THE MOON ATLAS OF THE MOON PROFESSIONAL

Few people other than professional lunar researchers probably need an atlas of the farside of the Moon, although it would spark interesting conversations when visitors spied it on a coffee table. But the image scale varies from page to page, and it is difficult to find the pages for a feature of interest without using the names index.

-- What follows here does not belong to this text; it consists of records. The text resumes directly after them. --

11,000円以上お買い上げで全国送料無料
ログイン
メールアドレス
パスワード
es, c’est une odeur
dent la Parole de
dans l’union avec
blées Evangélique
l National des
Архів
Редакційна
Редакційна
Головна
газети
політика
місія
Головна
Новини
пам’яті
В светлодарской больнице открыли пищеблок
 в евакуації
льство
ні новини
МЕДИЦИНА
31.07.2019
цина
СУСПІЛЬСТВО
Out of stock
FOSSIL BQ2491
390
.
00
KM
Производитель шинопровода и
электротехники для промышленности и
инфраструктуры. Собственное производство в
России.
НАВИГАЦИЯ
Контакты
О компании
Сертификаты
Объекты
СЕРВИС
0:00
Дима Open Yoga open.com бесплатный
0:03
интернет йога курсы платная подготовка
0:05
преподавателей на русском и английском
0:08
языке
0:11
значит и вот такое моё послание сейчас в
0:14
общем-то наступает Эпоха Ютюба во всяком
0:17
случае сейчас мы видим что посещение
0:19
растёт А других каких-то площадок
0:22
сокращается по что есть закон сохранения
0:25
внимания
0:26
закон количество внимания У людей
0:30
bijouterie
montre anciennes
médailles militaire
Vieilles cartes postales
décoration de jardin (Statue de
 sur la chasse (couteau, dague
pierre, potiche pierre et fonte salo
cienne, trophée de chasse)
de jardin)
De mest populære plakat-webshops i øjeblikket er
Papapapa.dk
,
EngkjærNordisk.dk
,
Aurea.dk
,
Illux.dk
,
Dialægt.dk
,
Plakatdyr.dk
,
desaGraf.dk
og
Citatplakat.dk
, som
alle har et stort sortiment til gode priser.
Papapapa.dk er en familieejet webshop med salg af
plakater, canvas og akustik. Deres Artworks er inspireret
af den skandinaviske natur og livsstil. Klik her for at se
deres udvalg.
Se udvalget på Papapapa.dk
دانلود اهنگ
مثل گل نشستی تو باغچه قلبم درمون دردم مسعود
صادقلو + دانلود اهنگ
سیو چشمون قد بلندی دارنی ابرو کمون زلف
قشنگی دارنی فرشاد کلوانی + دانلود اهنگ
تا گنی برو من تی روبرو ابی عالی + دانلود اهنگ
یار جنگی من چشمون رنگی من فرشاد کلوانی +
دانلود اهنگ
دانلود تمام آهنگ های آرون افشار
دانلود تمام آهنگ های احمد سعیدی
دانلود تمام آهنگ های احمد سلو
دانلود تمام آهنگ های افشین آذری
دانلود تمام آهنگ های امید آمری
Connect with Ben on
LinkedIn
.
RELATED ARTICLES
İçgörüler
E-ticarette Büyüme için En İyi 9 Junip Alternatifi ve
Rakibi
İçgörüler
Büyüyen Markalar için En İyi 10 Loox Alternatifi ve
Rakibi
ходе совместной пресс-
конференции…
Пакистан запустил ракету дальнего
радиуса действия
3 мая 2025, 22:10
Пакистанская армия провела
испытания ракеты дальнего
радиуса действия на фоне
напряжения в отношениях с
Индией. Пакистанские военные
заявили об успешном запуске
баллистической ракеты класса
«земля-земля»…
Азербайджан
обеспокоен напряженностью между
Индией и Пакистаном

the moon atlas of the moon

This Guide has the same advantages and drawbacks – it has a whole hemisphere of images in one convenient book, the annoying lines between Orbiter framelets have been removed, and there are interpretive captions. Those familiar with his 2005 Lunar Orbiter Photographic Atlas of the Near Side of the Moon will feel at home in this companion volume. Now Charles Byrne has assembled images from Lunar Orbiter, some from Clementine and a small handful from Soviet and Japanese probes to create a photographic guide to the lunar farside. Partly that is because we have had few good images of it, and the existing ones are hard to use. The farside has remained poorly known and little in the thoughts of either amateur or professional astronomers. "Our name for the half of the Moon that doesn’t face Earth – the farside – conveys a feeling of unreachable distance and strangeness. The photographs of the near side book were taken by a single mission of the Lunar Orbiter project, Lunar Orbiter 4 that was flown in 1967. Together, these books cover the entire Moon in photographs taken by the robotic spacecraft that have done much of their work behind the Moon, out of communi- tion with Earth for half of their orbital periods. It is a companion book to The Lunar Orbiter Photographic Atlas of the Near Side of the Moon, my first book (Byrne, 2005), also published by Springer in 2005. This book is about what we now know of the far side of the Moon, about what the current questions are, and about some possible answers. Some of these secrets will be revealed in the course of future exploration and robotic spacecraft missions. During this time, we have learned much but of course we have asked new questions about secrets still hidden on the Moon. I have been fortunate to live during the period when the far side became visible and has been extensively examined by means that were not even known 50 years ago. It was only in the decade of the 1960s that we have been able to observe it, as opposed to inferring its existence. Throughout human history, the far side of the Moon has been so near, its presence so obvious, and yet so hidden. The nature of the far side of the Moon has always been a mystery.